→ **Problem details**
Reproduce, without changing a character, the part of the data below that opens with the line containing "SELECT length AS reading FROM frame WHERE instrument = 'vernier" and closes with the line containing "returns 4.8 mm". Include both of those lines.

→ **Data for this task**
_ _ _ _

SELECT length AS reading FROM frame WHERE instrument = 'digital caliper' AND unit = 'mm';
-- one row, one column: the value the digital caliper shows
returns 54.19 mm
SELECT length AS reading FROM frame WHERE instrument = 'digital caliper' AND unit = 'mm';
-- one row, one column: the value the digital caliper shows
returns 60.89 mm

_ _ _ _

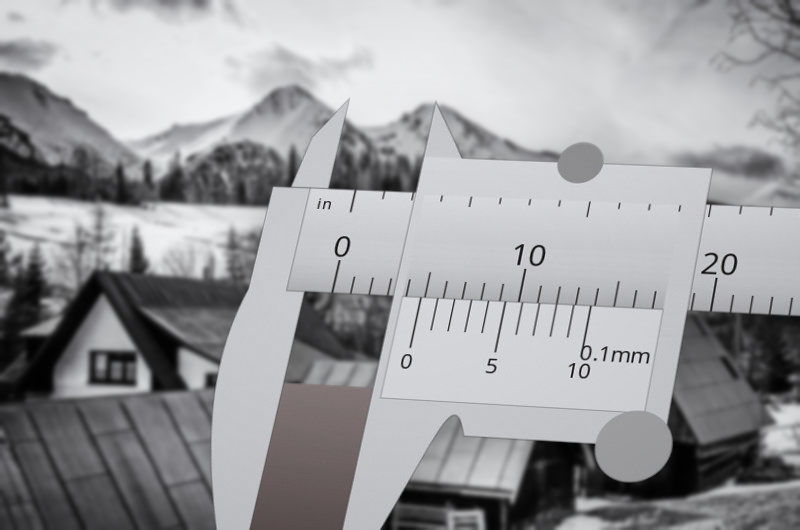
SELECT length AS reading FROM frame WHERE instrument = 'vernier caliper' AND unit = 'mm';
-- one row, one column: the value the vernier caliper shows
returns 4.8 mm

_ _ _ _

→ **Solution for this problem**
SELECT length AS reading FROM frame WHERE instrument = 'vernier caliper' AND unit = 'mm';
-- one row, one column: the value the vernier caliper shows
returns 4.8 mm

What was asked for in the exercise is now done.